Wednesday, October 26, 2011

A Set of Legislative Proposals

The following proposals are from Newt Gingrich:

  1. Repeal Obamacare and pass a replacement that saves lives and money by empowering patients and doctors, not bureaucrats and politicians.
  2. Return to robust job creation with a bold set of tax cuts and regulatory reforms that will free American entrepreneurs to invest and hire, as well as by reforming the Federal Reserve and creating a training requirement for extended federal unemployment benefits to encourage work and improve the quality of our workforce.
    • Lowering taxes.
      • Reduce the Corporate Tax to 12.5%.
      • Abolish the Capital Gains Tax.
      • Abolish the Death Tax.
      • 100% Expensing. Allowing companies to write off all their new equipment in one year.
    • Optional flat tax.
    • Fewer and smarter regulations.
      • Repeal the Dodd-Frank legislation.
      • Repeal the Sarbanes-Oxley law.
      • Replace the National Labor Relations Board (NLRB) with a new common sense organization for labor-management relations.
    • Reforming the Federal Reserve.
    • Reforming the unemployment compensation system. Newt Gingrich will introduce a training requirement for extended federal unemployment benefits.
  3. Unleash America’s full energy production potential in oil, natural gas, coal, biofuels, wind, nuclear oil shale and more, creating jobs,  stimulating a sustainable manufacturing boom, lowering gasoline and other energy prices, increasing government revenues, and bolstering national security.
  4. Save Medicare and Social Security by giving Americans more choices and tools to live longer, healthier lives with greater financial independence.
    • Medicare.
      • Stop paying the crooks.
      • Option for seniors to remain on the program or to transition to a more personalized system in the private sector with greater options for better care.
    • Social security.
      • His administration will never hold Social Security payments hostage as a bargaining chip against political opponents, as President Obama did in the summer of 2011. 
      • We must therefore consider a voluntary option for younger Americans to put a portion of their Social Security contributions into personal Social Security savings accounts.
  5. Balance the federal budget by freeing job-creators to grow the economy, reforming entitlements, and implementing productivity improvement systems, such as Lean Six Sigma, to eliminate waste and fraud.

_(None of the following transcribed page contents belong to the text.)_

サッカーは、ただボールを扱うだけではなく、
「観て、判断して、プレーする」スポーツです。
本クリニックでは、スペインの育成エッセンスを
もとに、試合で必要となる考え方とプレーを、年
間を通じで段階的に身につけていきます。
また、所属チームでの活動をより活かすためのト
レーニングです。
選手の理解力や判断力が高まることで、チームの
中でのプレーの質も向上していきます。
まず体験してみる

Pass a balanced budget amendment to keep it balanced.
  6. Control the border by January 1, 2014 and establish English as the official language of government; reform the legal visa system, and make it much easier to deport criminals and gang members while making it easier for law abiding visitors to come to the US.
  7. Revitalize our national security system to meet 21st century threats by restructuring and adequately funding our security agencies to function within a grand strategy for victory over those who seek to kill us or to limit American freedom.
  8. Maximize the speed and impact of medical breakthroughs by removing unnecessary obstacles that block new treatments from reaching patients and emphasizing research spending toward urgent national priorities, like brain science with its impact on Alzheimer’s, autism, Parkinson’s, mental health and other conditions that knowledge of the brain will help solve.
  9. Restore the proper role of the judicial branch by using the clearly delineated powers available to the president and Congress to correct, limit, or replace judges who violate the Constitution.
  10. Enforce the Tenth Amendment by starting an orderly transfer of power and responsibility from the federal government back “to the states, respectively, or to the people,” as the Constitution requires. Over the next year, state and local officials and citizens will be asked to identify the areas which can be transferred back home.

Another good plan. Not sure about replacing the NRLB. I would just scrap it. Then again that’s just me. Proposal 8 is interesting. He’s the only candidate to bring up brain science. He talks about emphasizing brain research. Does that mean a subsidy?

These proposals are just part one of his 21st Century Contract with America. Part 2 are his executive orders. He wants people who visit his website Newt.org to give him suggestions. If that’s all he wanted then he didn’t need your name, email address, and zip code too. Or at least make them optional. If someone wanted credit for an idea he used then that person could put their name or whatever info (s)he wanted to give. Here’s an idea. Exempt everyone from Obamacare before repealing it. Actually, that’s what Romney was going to do.

Part 3 is a training pgm for the transition teams and appointees. No more additional info on that.

Part 4 is a system of citizen involvement to help us sustain grassroots support for change and help implement the change through 2021. Again no further info.

He could have actually stop with part one. He didn’t really need the other parts.